Abstract

This book of interconnected essays distils much of Nick Spencer’s work over the last decade as Research Director of Theos. The think tank was founded a month after the publication of Richard Dawkins’s The God Delusion, and the success of New Atheism naturally influenced its sense of purpose. Spencer was struck by the atheists’ refusal to admit that modern secular values are largely rooted in religious history and rightly sensed that this attitude extends far beyond card-carrying atheists. His core aim, then, has been to remind people of Christianity’s massive influence on modern Western values.

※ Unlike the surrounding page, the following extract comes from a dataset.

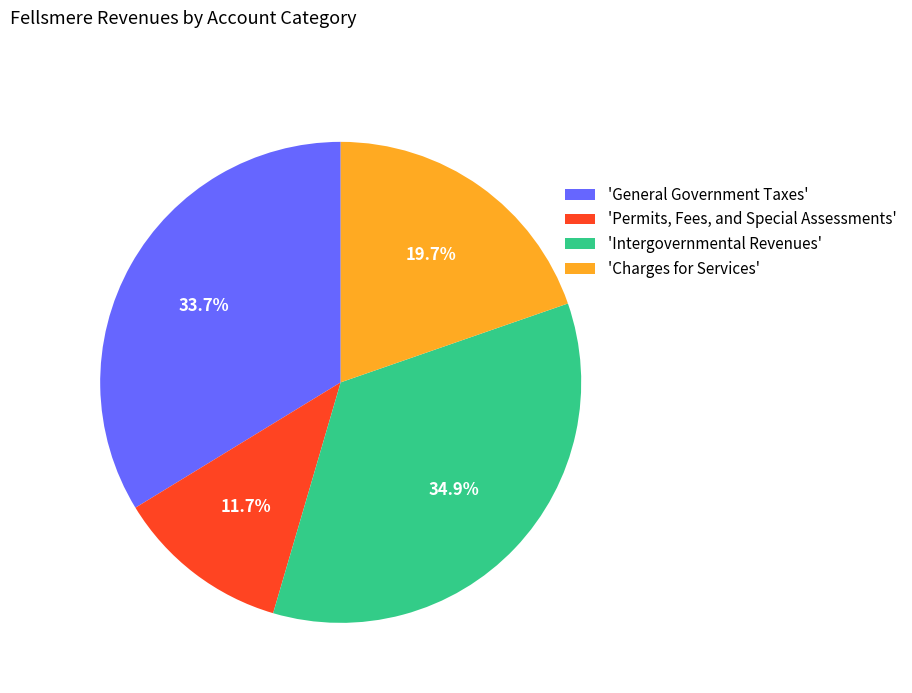

How many slices are in this pie chart?

4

Spencer has been influenced by two substantial books of the last decade: Charles Taylor’s A Secular Age and Larry Siedentop’s Inventing the Individual. Taylor’s core thesis is that modernity was shaped by Christian categories rather than simply emerging when the supposed error of religion was taken away (the ‘subtraction’ narrative). But Taylor almost allows this to get lost amid other theoretical explorations and conceptual coinages, and Spencer is perhaps too respectful of this. Siedentop’s argument is more straightforward, though often dry and technical: medieval Christianity established respect for individual rights and equality. Useful as this is, it doesn’t have much to say on the crucial arena of the Enlightenment. Spencer himself has researched the atheism of the Enlightenment era and reprises his findings here. But there is still an overall impression of patchiness: a coherent account of modern humanism’s emergence from Christianity in the seventeenth and eighteenth centuries is not quite attempted.

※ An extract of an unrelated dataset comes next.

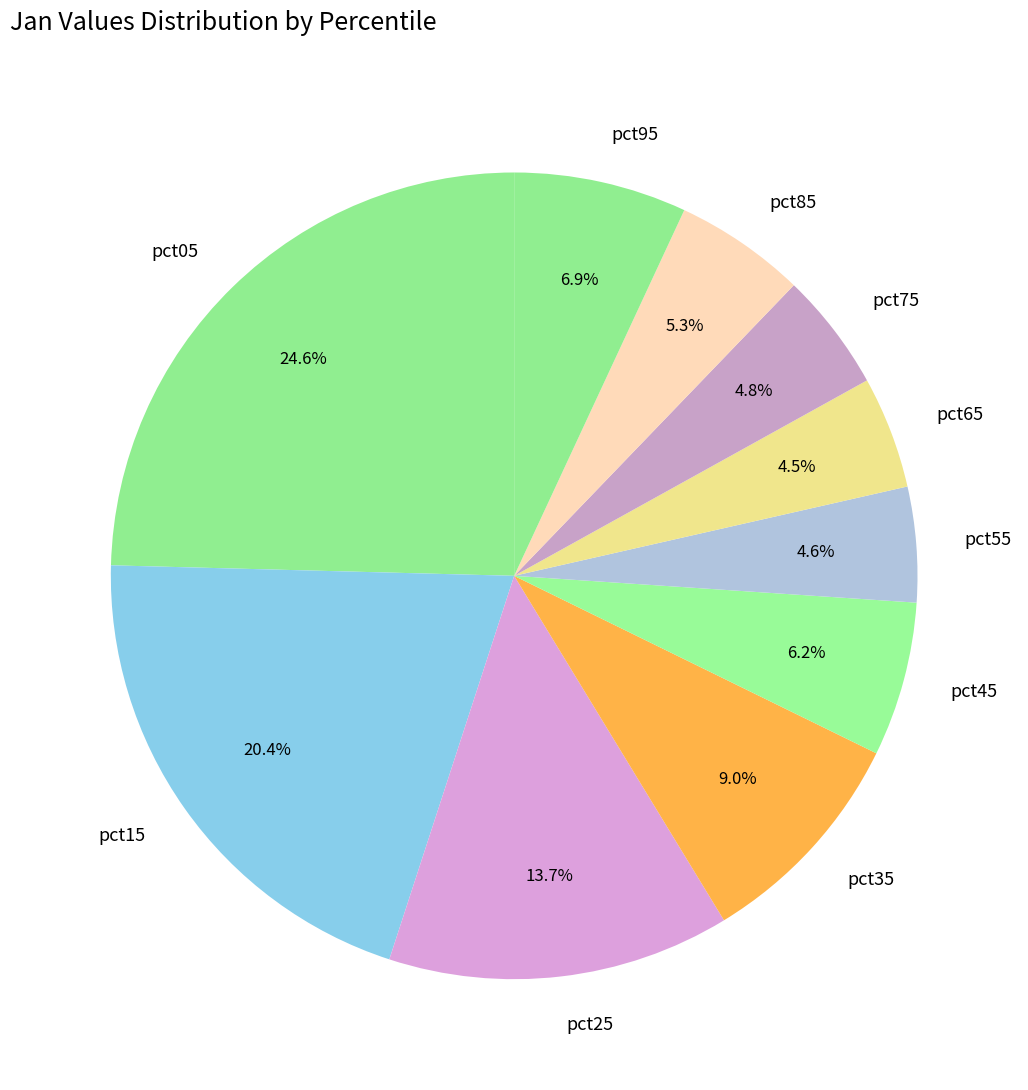

True or false: pct45 accounts for 6% of the total.

True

But there are plenty of excellent insights. He is good on human rights, which is, ‘in effect, a kind of faith. If held with sufficient strength and confidence it can discipline other less benevolent attitudes to the human. If not, it has no power at all’ (p. 77). In another essay he notes that some theologians overstate the notion that the Bible has an account of natural human rights: rather it typically urges us to treat people with perfect (and in a sense unnatural) justice.

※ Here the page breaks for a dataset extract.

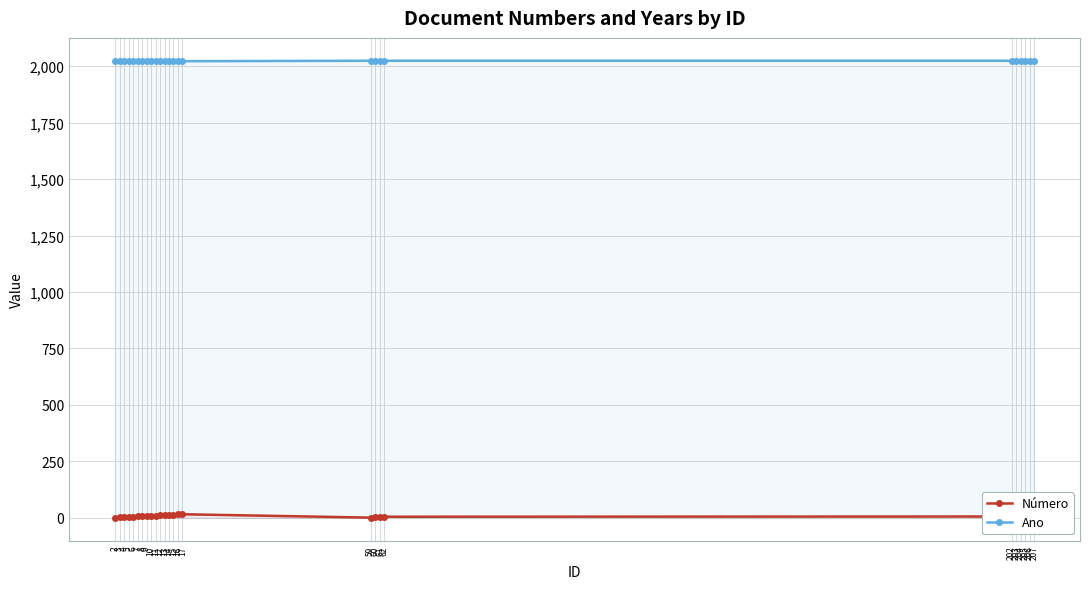

What is the total value across all series at 13?

2034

Spencer sometimes strikes a sceptical note. Our culture tends to overstate the role of law, he notes in an essay on Magna Carta. It was a major breakthrough to subject the king to the law, but this was enabled by a shared moral framework. When this framework weakens, it’s tempting to think that the right laws can make up for the loss. Similarly, democracy is of limited value without an ethos of the common good: we come to expect too much of the flawed politicians we elect. And the recent debate about inequality also hinges on the question of shared national purpose. He explains, in relation to Thomas Piketty, that extreme inequality has been a constant feature of human history, aside from a few decades after the Second World War. We should challenge this, but without pretending that there is a form of politics that can be trusted to deliver greater equality. For an increased level of progressive taxation ‘demands an overpowering sense of “us” – or common identity or social mores, or purposes, or enemies’ (p. 164). And left-wing politics can’t will this into existence. Nor it seems can religion, but it has become clear that the churches’ ability to model a more equal world is a precious political resource.
Spencer is perhaps overly cautious: The introduction spends more time emphasizing the messy, contradictory, indirect nature of Christianity’s influence on our values, than on clearly stating the important thesis.